Irak - Kvinder kræver større politisk indflydelse
IRAQ: Female politicians demand greater representation
IRINnews.org, 30. november 2005
Her kort tid før Iraks parlamentsvalg den 15. december, har en bred kreds af politisk aktive kvinder tilkendegivet, at deres repræsentation i de de politiske partiers ledelse samt deres andel af opstillede kandidater ved valget er utilfredsstillende. Årsagen er en kombination af at kvinder fortsat ikke er tilstrækkeligt politisk aktive samt at mændene generelt er ganske modvillige til at dele landets overordnede politiske ledelse med kvinderne.
BAGHDAD, 30 Nov 2005 (IRIN) - Iraqi women politicians of all stripes demanded greater representation in their respective political parties on Tuesday, at a meeting organised by US-based NGO the National Democratic Institute.
“We believe women should be more active in party committees,” said Faeza Kadum, member of the al Wefak al Watani party. “Their voices must be heard.”
Rafeda al-Jeburi, member of the al-Umma al-Iraqiah party, agreed.
“Men dominate the parties,” she said. “We want to be able to nominate women both for internal party elections and parliamentary elections.”

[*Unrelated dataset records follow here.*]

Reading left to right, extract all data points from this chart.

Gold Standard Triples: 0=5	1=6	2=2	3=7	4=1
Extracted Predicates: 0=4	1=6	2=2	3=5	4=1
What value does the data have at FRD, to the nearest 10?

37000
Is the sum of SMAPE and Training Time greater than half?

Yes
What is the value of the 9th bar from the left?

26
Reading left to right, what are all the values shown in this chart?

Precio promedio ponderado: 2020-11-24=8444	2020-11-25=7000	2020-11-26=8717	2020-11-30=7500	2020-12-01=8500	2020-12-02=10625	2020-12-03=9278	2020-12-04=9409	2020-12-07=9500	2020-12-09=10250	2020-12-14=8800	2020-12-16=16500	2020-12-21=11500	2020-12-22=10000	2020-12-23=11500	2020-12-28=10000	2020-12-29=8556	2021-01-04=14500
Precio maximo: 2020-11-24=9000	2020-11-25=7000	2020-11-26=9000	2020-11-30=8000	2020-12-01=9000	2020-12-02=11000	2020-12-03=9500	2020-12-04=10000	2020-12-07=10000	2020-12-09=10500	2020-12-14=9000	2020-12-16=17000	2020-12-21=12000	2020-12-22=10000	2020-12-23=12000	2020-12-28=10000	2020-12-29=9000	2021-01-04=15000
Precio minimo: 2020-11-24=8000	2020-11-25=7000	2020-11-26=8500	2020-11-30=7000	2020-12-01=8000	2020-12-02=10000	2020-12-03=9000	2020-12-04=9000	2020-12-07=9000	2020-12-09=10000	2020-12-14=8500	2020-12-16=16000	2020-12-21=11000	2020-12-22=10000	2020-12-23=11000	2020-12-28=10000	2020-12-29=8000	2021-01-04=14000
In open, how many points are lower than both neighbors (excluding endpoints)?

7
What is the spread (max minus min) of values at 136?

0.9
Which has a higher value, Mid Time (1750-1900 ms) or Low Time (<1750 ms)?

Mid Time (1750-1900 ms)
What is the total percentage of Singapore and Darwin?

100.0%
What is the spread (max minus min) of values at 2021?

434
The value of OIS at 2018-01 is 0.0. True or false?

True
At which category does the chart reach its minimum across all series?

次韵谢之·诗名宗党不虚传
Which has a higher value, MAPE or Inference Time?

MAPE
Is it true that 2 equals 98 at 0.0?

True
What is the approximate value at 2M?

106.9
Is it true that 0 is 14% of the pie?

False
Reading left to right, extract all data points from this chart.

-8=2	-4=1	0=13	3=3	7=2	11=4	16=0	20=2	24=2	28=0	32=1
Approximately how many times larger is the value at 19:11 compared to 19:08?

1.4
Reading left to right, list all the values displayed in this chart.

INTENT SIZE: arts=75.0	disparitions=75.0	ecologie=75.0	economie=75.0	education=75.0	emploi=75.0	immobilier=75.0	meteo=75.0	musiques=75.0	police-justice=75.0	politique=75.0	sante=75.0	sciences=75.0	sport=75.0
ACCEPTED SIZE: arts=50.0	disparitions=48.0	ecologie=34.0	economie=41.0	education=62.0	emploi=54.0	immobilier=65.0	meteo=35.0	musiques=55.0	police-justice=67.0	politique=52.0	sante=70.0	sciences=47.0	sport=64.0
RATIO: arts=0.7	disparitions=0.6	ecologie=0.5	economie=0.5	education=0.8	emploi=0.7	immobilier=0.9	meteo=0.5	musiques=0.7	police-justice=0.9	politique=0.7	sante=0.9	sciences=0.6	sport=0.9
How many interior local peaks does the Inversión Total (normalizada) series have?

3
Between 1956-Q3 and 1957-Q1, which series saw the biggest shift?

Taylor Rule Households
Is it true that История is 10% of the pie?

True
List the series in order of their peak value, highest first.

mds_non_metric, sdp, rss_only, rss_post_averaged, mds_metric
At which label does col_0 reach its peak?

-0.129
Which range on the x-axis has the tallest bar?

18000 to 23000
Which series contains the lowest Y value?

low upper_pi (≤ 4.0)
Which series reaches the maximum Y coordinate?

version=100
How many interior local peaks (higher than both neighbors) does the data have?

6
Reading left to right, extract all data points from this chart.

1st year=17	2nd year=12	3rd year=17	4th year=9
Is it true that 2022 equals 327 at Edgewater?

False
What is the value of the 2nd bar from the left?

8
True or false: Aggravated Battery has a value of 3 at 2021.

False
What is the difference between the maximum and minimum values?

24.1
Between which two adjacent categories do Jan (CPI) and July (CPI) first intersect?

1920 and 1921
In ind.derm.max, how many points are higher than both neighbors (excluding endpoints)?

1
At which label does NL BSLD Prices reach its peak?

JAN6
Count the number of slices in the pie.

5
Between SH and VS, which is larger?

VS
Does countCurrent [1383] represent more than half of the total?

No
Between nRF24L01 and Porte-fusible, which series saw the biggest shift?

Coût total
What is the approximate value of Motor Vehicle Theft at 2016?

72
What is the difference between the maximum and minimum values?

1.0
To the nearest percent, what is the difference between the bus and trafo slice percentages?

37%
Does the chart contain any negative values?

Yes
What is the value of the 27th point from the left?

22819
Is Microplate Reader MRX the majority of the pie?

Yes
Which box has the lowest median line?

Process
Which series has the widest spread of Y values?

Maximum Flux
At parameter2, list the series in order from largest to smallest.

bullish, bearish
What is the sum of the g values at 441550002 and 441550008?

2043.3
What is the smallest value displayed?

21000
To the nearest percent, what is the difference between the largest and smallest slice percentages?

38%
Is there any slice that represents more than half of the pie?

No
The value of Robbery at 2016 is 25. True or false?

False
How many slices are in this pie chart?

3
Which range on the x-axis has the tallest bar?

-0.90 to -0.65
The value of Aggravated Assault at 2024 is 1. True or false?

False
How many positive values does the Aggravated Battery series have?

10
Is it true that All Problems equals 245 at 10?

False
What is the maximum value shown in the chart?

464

Iraq is scheduled to hold parliamentary elections on 15 December.
Al-Jeburi complained that women party members were often used merely to fill quotas for female participation on party lists, saying: “We want equal representation in all party activities.”
Some 40 women from 19 different parties participated at the meeting, where they signed a final document demanding the right to nominate women for party positions and parliament; participate fully in party committees and take part in major decisions.
“These demands are aimed at establishing democracy for Iraqi women,” said Walate Gurgees, member of the Assyrian national party. “We’re asking men to share political responsibility with us.”
Under the administration of deposed President Saddam Hussein, the issue of women’s rights – political or otherwise – was largely sidelined. By the end of Saddam’s rule, some 47 percent of Iraqi women were illiterate or partly illiterate, according to a 2005 UNDP survey.
Following the fall of the Saddam Hussein regime in early 2003, the political process became, to a degree, more open to women.
In March 2004, the then Iraqi Governing Council signed the Transitional Administrative Law, which guaranteed the right of all Iraqis – men and women – to freedom of speech, worship and association.
The law effectively banned political discrimination based on gender, ethnicity, class, or religion.
Many Iraqi male politicians likewise expressed their support for greater political participation by their female counterparts. “We support the Administrative Law and a more active role for women in politics,” said Hyder al-Musawi, spokesman for the Iraqi National Conference party.
Many women in attendance said their participation in politics was crucial, as they, too, were deeply affected by decisions taken by the government.
“Women politicians must be involved in all major decisions having to do with issues such as economic development and security, because women themselves suffer greatly from these respective problems,” Member of Parliament A'amal Kashef al- Gota'a said at the meeting.
Under a quota system introduced before elections in January 2005 for a transitional assembly, at least 25 percent of the seats in Iraq's parliament are reserved for women. Women won 31 percent of seats in January’s poll.